Loading...
Logo TinLit
Read Story - Deep Sequence
MENU
About Us  

KBBI V

se.ku.ens

n urutan

Keutuhan sebuah cerita tidak akan lepas dari kehadiran sekuens, yang mampu menggiring pembaca dari momen ke momen, dari satu rasa ke rasa yang lain. Bukar sekadar urutan peristiwa: pengenalan, konflik, resolusi, sekuens seperti jantung cerita, berdetak mengikuti alur yang mengalir demi menjaga napas premis agar tetap hidup, tetap lekat, tetap kuat.

Pertemuan antar tokoh, kesadaran ingin berkembang, ketegangan yang menguat, perkara mengikat, dan kenyataan yang pelan-pelan terungkap. Lebih dari persoalan teknis, sekuens menyusun ritme cerita agar tidak tergesa-gesa, tidak juga kehilangan arah. Berperan sebagai jembatan emosional–antara luka dan harapan–menuntun pembaca tanpa sadar hanyut, merasuki arus, hingga tiba-tiba tersadar bahwa mereka sudah terlibat terlalu dalam, tidak bisa kembali.

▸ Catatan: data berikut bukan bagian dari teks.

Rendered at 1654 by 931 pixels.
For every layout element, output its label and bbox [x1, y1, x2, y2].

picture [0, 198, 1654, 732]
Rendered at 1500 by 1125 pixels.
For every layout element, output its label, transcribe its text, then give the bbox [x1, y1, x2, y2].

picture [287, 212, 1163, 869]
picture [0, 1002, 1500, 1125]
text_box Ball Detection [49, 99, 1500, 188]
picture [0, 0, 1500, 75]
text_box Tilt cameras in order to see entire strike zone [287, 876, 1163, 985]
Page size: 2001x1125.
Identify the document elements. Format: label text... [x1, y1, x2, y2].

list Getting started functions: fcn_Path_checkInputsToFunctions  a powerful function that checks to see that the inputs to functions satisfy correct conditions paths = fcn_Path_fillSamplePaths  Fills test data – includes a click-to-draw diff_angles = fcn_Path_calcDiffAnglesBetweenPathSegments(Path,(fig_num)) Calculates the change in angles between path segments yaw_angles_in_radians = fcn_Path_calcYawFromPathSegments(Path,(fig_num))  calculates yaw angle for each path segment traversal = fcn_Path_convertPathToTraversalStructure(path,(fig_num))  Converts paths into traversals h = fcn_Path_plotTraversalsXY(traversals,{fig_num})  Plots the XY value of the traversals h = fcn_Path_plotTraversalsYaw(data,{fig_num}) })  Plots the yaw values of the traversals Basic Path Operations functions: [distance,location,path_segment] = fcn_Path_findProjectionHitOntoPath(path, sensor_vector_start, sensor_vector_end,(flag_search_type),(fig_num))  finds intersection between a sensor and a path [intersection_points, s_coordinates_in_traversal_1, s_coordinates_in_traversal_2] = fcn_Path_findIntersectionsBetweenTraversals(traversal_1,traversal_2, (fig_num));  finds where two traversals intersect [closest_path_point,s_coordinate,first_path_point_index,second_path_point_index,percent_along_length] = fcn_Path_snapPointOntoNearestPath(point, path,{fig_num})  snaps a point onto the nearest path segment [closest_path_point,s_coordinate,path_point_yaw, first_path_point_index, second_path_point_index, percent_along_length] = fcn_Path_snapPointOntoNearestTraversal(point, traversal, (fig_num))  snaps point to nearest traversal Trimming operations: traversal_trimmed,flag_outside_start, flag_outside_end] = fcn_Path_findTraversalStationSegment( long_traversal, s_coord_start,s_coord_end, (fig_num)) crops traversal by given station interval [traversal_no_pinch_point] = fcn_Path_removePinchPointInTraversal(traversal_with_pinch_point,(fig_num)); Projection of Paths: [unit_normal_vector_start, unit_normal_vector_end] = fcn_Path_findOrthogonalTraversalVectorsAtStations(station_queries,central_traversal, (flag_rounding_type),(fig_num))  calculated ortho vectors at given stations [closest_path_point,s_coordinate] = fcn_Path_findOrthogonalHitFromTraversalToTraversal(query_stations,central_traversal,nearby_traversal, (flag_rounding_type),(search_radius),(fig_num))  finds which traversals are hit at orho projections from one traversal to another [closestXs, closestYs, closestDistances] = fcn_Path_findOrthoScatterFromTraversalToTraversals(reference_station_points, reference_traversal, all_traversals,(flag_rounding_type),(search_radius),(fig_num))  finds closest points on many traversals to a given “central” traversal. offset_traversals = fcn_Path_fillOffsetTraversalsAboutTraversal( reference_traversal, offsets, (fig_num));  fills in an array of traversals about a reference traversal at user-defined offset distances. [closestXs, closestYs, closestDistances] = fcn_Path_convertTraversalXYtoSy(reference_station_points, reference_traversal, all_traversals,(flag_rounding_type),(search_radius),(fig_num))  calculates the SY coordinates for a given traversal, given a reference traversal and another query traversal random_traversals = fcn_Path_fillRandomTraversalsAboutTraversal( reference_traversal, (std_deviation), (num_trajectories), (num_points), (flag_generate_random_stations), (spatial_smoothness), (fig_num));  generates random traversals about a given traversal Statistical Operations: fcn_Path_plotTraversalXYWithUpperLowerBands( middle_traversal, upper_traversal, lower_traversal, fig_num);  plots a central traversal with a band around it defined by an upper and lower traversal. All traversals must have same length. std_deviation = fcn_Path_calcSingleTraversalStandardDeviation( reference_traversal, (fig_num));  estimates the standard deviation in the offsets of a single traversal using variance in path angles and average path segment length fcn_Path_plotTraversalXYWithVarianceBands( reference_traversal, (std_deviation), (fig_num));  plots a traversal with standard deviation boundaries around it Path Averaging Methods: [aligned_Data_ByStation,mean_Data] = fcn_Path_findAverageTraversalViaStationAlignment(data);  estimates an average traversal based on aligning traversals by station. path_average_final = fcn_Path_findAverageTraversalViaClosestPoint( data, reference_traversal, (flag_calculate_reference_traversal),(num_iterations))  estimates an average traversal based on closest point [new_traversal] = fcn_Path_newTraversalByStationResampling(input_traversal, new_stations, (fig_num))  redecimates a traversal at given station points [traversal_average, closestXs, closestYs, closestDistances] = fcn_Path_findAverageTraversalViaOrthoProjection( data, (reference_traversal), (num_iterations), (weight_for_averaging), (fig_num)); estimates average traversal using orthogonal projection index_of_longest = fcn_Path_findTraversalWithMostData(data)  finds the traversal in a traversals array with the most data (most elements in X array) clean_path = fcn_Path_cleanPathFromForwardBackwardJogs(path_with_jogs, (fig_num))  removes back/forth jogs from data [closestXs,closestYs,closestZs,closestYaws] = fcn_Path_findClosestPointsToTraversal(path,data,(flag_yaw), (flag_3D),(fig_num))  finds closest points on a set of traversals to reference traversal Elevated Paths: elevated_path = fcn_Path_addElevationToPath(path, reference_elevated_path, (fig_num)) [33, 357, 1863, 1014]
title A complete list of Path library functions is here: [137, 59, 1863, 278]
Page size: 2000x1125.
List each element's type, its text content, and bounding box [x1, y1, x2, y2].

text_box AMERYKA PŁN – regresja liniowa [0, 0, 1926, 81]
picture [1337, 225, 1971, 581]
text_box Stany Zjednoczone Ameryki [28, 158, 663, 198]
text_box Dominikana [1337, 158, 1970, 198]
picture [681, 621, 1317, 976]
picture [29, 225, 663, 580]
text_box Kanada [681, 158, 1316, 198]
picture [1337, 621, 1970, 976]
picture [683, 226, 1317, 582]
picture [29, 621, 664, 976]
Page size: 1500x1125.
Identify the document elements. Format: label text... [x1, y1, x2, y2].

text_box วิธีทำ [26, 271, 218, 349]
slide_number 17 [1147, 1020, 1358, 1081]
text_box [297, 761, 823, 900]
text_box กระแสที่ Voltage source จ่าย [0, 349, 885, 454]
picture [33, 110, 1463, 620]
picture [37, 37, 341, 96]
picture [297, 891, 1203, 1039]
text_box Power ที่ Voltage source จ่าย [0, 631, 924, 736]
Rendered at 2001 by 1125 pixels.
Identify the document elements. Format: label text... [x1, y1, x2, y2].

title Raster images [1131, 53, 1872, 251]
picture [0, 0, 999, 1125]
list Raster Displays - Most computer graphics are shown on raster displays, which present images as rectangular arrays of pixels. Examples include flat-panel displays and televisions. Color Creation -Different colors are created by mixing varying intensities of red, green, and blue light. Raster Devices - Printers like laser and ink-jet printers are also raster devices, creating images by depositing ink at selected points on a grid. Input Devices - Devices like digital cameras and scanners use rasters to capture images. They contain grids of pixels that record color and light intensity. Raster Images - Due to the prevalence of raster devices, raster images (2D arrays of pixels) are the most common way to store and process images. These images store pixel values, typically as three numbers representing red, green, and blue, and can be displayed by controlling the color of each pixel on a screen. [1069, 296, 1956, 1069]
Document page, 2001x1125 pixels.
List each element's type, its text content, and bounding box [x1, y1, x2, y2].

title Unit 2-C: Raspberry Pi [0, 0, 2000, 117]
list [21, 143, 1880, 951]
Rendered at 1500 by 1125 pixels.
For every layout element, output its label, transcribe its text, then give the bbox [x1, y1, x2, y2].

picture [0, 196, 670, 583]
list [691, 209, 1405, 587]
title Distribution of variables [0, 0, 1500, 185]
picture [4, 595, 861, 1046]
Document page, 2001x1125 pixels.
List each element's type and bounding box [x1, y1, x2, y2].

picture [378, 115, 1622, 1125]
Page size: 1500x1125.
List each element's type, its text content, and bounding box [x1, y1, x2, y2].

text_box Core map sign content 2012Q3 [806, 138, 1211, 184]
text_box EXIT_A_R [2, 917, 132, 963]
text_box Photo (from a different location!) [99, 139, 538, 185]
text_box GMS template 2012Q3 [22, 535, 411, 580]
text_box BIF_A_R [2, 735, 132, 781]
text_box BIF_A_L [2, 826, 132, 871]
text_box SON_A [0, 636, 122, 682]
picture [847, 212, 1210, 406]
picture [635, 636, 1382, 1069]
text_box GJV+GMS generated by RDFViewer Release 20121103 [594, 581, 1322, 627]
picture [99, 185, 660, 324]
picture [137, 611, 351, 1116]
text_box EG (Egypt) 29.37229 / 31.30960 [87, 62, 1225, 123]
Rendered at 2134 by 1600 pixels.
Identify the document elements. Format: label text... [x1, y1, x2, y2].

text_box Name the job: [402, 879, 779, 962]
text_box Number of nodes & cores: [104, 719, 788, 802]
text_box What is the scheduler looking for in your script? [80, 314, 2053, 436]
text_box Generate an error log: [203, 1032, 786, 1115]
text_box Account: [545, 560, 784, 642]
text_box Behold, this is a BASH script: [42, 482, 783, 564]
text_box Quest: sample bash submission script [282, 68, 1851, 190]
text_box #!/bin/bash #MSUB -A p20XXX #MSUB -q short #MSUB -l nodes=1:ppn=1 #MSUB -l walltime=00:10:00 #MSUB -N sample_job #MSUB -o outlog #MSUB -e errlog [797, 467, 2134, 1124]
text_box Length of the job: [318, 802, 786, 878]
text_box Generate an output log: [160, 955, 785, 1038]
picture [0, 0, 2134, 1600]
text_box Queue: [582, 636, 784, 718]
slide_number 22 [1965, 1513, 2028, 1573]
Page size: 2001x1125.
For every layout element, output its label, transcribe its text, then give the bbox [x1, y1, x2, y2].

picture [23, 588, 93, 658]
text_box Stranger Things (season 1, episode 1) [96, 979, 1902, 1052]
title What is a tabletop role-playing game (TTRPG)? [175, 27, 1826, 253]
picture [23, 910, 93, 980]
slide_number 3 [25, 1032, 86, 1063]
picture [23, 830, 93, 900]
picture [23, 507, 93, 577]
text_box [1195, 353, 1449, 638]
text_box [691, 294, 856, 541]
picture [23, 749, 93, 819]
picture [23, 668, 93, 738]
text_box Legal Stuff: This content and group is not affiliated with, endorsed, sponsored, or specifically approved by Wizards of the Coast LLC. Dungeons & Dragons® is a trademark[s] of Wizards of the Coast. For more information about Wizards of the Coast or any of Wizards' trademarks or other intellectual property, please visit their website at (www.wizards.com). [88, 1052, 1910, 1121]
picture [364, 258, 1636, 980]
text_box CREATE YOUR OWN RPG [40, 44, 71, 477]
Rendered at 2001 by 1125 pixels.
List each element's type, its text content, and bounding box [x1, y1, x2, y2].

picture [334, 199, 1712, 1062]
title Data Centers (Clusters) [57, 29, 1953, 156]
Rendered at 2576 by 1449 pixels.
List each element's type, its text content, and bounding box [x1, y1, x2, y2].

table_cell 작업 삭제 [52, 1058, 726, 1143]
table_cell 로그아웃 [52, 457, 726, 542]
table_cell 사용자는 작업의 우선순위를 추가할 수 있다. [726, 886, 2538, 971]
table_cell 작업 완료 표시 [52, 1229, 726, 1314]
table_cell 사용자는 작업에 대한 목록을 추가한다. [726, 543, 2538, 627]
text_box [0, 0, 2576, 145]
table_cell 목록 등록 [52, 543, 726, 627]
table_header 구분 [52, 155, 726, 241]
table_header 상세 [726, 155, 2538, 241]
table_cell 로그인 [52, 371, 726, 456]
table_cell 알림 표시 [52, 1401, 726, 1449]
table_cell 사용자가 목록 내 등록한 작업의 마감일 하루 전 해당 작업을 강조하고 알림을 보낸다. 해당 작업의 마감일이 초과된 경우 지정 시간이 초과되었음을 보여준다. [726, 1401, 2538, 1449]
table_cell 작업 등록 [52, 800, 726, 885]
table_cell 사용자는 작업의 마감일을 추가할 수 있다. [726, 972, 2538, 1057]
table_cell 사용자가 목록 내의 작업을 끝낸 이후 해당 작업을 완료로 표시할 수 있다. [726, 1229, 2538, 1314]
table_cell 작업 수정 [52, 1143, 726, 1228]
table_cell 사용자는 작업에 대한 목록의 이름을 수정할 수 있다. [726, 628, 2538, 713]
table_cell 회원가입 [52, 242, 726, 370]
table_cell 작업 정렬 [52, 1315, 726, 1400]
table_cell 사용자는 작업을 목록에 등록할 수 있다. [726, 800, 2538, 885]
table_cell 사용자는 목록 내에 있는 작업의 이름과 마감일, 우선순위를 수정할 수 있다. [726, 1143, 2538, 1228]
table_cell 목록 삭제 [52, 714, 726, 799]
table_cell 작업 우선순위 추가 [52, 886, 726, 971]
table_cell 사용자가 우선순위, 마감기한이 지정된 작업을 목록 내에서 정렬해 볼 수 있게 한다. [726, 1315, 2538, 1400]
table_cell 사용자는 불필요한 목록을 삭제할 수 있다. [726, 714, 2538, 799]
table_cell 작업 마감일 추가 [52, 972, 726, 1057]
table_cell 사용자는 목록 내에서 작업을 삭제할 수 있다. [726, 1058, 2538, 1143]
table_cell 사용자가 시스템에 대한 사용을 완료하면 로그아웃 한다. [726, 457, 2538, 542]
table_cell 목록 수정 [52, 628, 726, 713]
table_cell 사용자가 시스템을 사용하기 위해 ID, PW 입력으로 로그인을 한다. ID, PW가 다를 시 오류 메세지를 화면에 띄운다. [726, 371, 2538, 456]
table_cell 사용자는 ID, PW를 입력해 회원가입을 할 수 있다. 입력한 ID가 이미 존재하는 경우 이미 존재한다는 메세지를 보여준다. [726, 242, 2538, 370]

“Sekuensnya terulang,” ujar Nura di perjalanan menuju konter Kang Iim. “Semuanya kembali ke awal.”

Dego mengerutkan dahi, mengikuti langkah-langkah pelan si Nona Penulis.

“Apa mungkin perannya juga tertukar?”

“Maksud kamu? Aku nggak ngerti, Nona Penulis.”

Nura mendelik, masih sulit memahami mengapa Dego lagi dan lagi berlagak tidak tahu apa-apa, di saat anak laki-laki itulah yang menariknya ke dunia ini. Memang karakter Dego yang ia tulis itu agak bodoh dan lebih mendahulukan pemikiran negatif, tetapi kenapa aslinya pun sama saja begini?

“Cuma, Nona Penulis, ucapan kamu ke Mahda tadi kok sama kayak apa yang pernah Mahda bilang ke kamu pas beli pulsa waktu itu.”

atau mungkin tidak? Bisa jadi anak laki-laki ternyata lebih cerdas dari kelihatannya.

“Kamu sengaja?”

“Nggak,” bantah perempuan itu. “Aku bener-bener nggak tau. Dari semua hal yang bisa aku omongin, tiba-tiba aja aku malah kepikiran hal itu.”

“Dan kalimat itu, kamu pernah bilang, kalimat pembuka di chapter pertama, ‘kan?”

Sebuah anggukan Nura beri setelah jeda yang cukup panjang–enggan mengiakan, enggan pula membantah kenyataan. Tentang rumah Mahda yang tiba-tiba kebakaran, tentang kedua orang tua gadis manis itu yang entah kenapa ditakdirkan meninggal, tentang perubahan fiksi Mahda yang dahulu begitu menawan kini berubah muram. Seakan-akan, si Cantik telah menggantikan peran si Buruk Rupa.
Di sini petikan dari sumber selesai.